For direct calls, the edge weight is the FDO block count frequency of the callsite and accurate. For indirect calls, function target value profiling is used for weight calculation. Currently, given a callsite with caller foo
and callee bar
, the edge <foo, bar> is not accounted for if any of the following condition is met
- Target value not annotated on the edge
- This happens when bar is not one of top 3 indirect-call-promotion targets.
- Callee symbol not seen.
- CGProfile is a compiler pass and it constructs the symbol table from module IR. An edge might be missed when caller and callee are defined in two different modules, and callee is either not imported, or prematurely GC’ed by global-opt [1] or global-dce, which means the symbol table cannot see the function symbol and cannot construct the edges
As a result, the function bar
could appear to have zero incoming calls and be placed towards the end of the hot section, even if it’s a hot function with a large weight from foo
.
How to get these missed edges back
Value Profile Annotation
For instrumented FDO, we could annotate all indirect call target values. Similarly for AutoFDO, we could annotate all branch samples for an indirect call. Since indirect-call-promotion could look at the top 3 hottest targets, more annotations won’t cause regressions.

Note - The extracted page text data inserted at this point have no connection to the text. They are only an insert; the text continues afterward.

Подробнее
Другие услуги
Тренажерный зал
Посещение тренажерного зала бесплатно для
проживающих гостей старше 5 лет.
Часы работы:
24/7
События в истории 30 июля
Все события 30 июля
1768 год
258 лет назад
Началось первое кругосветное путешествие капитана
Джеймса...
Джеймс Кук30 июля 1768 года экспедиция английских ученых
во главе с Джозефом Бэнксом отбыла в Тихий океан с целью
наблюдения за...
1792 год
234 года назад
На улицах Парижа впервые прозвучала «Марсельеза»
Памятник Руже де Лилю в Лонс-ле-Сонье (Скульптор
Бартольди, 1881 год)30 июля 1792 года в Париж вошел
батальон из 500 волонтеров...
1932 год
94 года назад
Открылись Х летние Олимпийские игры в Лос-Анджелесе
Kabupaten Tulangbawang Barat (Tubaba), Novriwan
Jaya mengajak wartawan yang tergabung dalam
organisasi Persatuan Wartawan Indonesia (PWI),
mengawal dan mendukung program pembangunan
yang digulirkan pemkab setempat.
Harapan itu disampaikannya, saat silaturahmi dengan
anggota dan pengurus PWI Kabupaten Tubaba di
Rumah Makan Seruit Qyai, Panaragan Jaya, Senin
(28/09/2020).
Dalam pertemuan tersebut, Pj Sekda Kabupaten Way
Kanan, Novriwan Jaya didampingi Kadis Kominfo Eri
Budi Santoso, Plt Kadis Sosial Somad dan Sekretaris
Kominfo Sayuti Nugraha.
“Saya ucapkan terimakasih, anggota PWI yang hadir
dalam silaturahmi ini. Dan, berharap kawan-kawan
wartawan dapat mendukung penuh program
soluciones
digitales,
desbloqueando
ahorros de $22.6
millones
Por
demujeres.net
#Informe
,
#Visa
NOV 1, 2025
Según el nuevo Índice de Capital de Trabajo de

Support cross module function declaration import
This is a heavy-lifting step of this effort. Currently, function definitions are imported based on hotness and size; at a very high level, hotter functions have larger size threshold than colder functions; and size threshold exists mainly for compile time considerations without harming performance.
We propose supporting importing of function declarations to make sure function symbols are present for cross-module edge construction if the function definition is not imported for any other reason (e.g. a function is too large to be inlined). Compared with using a larger threshold to import function definitions, this could save a lot of compile time, and keeps the current postlink internalization as it is. Another potential use case of importing function declarations is to do speculative indirect-call-promotion on function declarations. Currently only function definitions are ICP’ed.
Preserving function declaration symbols for edge construction
Currently, global-opt and global-dce pass might clean up function declarations if they appear unused. And these two passes run before the call-graph profile pass which construct edges.
To preserve function declaration symbols but still having the necessary clean-ups from global-opt and global-dce, we may need to run both global-opt and global-dce twice; once before call-graph profile pass that preserves function declarations if they are indirect call targets, and once after call-graph profile pass to delete function declarations if necessary.
Prototyping Results
We prototyped this approach by having the more complete call graph edges. It shows a ~+0.2% QPS improvement on one internal search workload on both x86 and arm. The prototype doesn’t implement function declarations yet; instead, it prints semi-structured logs in the first FDO build, and consumes the log by repeating the FDO build for a quick validation of the idea.
[1] global-opt pass could clean up externally available functions, which is one type of discardableIfUnused functions.